Uses of Beta-propiolactone

Beta-propiolactone is a colorless liquid with a strong, slightly sweet odor. It may occur naturally, but no clear documentation of its occurrence in nature was found, and it must be synthesized for commercial purposes. Beta-propiolactone is unstable at room temperature but stable when stored at 5 °C in glass containers.

Uses

Beta-propiolactone‘s tendency to be unstable and react with other molecules in the vicinity is responsible for both its toxicity and its usefulness. Significant commercial production of beta-propiolactone took place during the late 1950s through the mid-1970s, when it was widely used in chemical synthesis in reactions with other molecules to produce new chemicals. All lactones are characterized by a ring structure consisting of two or more carbon atoms – as can be seen from its structure, beta-propiolactone has three in its ring – and a single oxygen, coupled with an adjacent ketone. The fewer the carbons in the ring, the more ‘strained’ is the ring structure and the more unstable and reactive its characteristics. When the ring bonds break, the betapropiolactone molecules attach to other nearby molecules.
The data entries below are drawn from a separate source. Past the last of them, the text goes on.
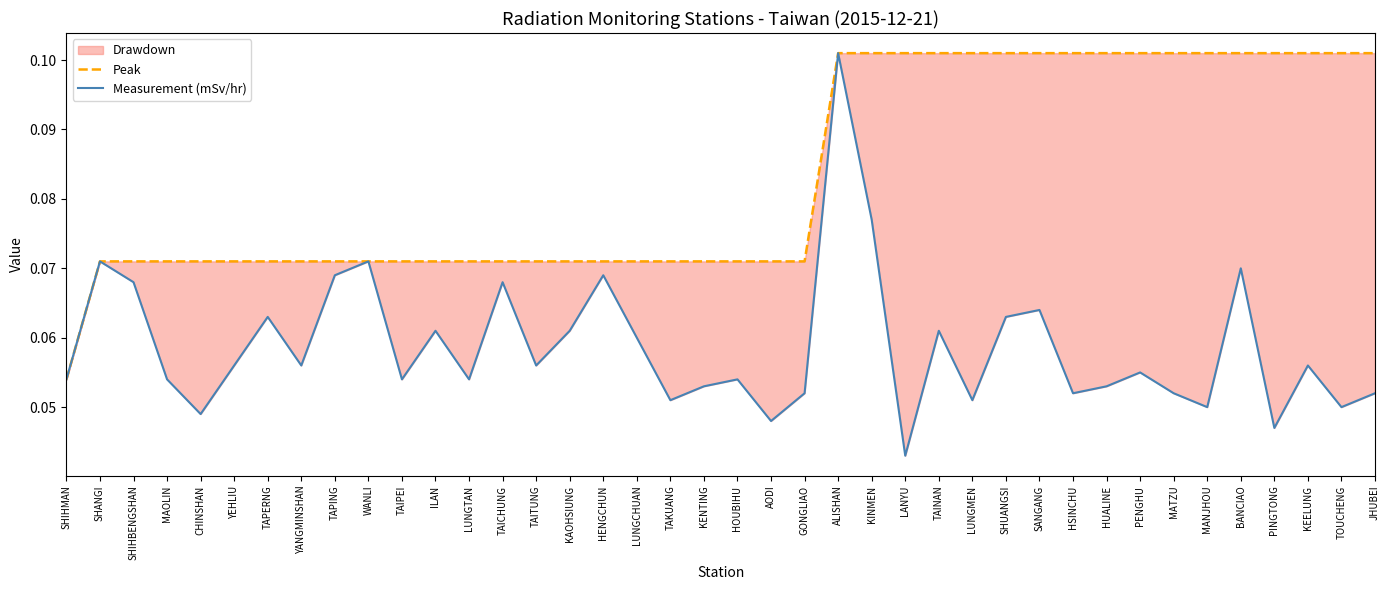

The value of Measurement (mSv/hr) at TAPING is 0.1. True or false?

True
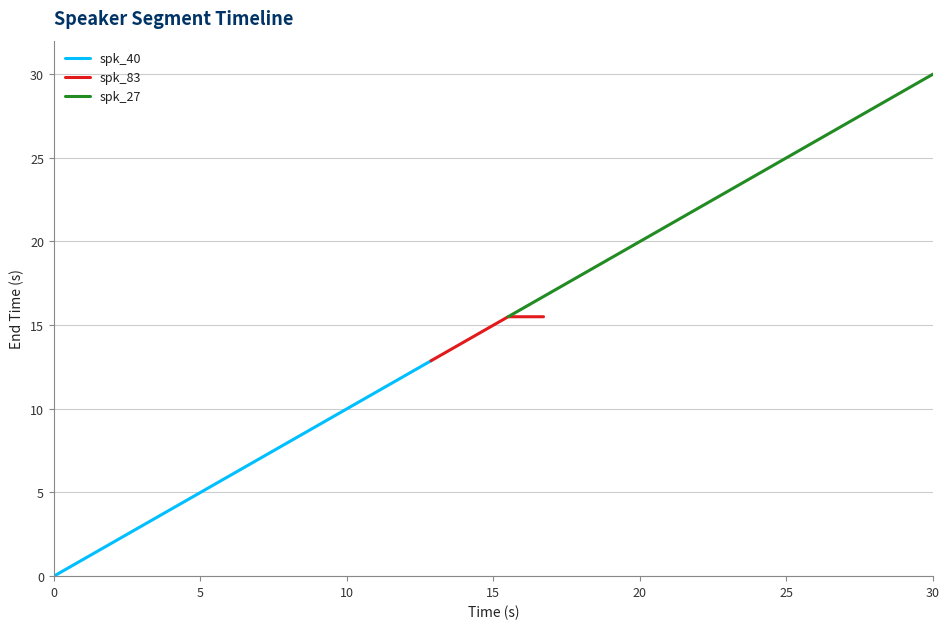

What is the minimum value for spk_83?

12.9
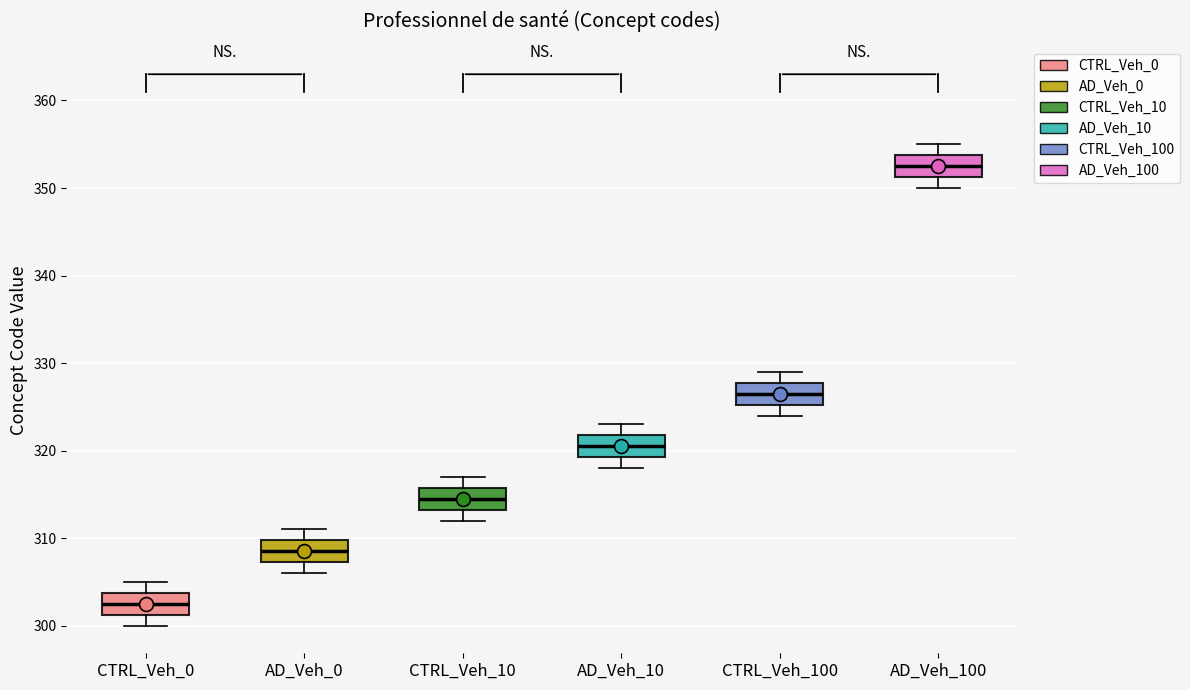

Where does the lower whisker of the box for AD_Veh_100 end on the y-axis? The values are not printed on the chart, so give them approximately, as read against the axis.

350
Once a commercially important industrial chemical in the United States, more than 85% of the beta-propiolactone produced was used to manufacture acrylic acid and esters. Preparation of commercial acrylates involved reacting betapropiolactone with ethylene cyanohydrin. The instability of beta-propiolactone, coupled with the discovery of other more desirable chemical synthesis methods, led to its replacement by other starting materials in newer manufacturing methods.

A variety of sources report that beta-propiolactone has also been used for disinfecting blood plasma, human and veterinary vaccines, tissue grafts, surgical instruments, enzymes, nutrient broth and milk; as a vapor-phase disinfectant in enclosed spaces; and as a sporicide against vegetative bacteria, pathogenic fungi, and viruses. It has also been used by shipboard military personnel as a disinfectant/decontaminant. It is sometimes also used in laboratory research. Because it is no longer used as a sterilant in medical procedures or in food, the potential for exposure of the general population is increasingly limited.

Environmental Fate

It is soluble in water (370 g l^-1 at 25°C) and miscible in other common organic solvents including acetone, chloroform, diethyl ether, and ethanol (Log Kow 0.462). Hydrolysis occurs in water where the half-life in aqueous media at 25°C is approximately 3.5 h. If released to soil, relatively rapid hydrolysis can be expected to occur in the presence of moisture. Significant evaporation may occur from dry surfaces. With a vapor pressure of 3.4 mm Hg at 25°C, it can also vaporize into the air as temperature rises. If released to the atmosphere, beta-propiolactone is expected to exist in the gas phase, where it may be relatively more persistent in the absence of moisture than it is in aqueous media. The half-life for the reaction with photochemically produced hydroxyl radicals was estimated to be a relatively slow rate of 45 days in the atmosphere.

Mechanism of Toxicity 

Beta-propiolactone is sometimes classified as a direct-acting alkylating agent capable of attaching to DNA and forming DNAadducts. That property probably accounts for its mutagenic activity in a wide variety of in vitro and in vivo test systems using both somatic and germ cells. It can also react with amino acids of enzymes and other proteins, including blood proteins like albumin. If given by itself intravenously, it causes liver necrosis and kidney tubular damage, but if it is allowed time to react with proteins before injection, then toxicity is much reduced.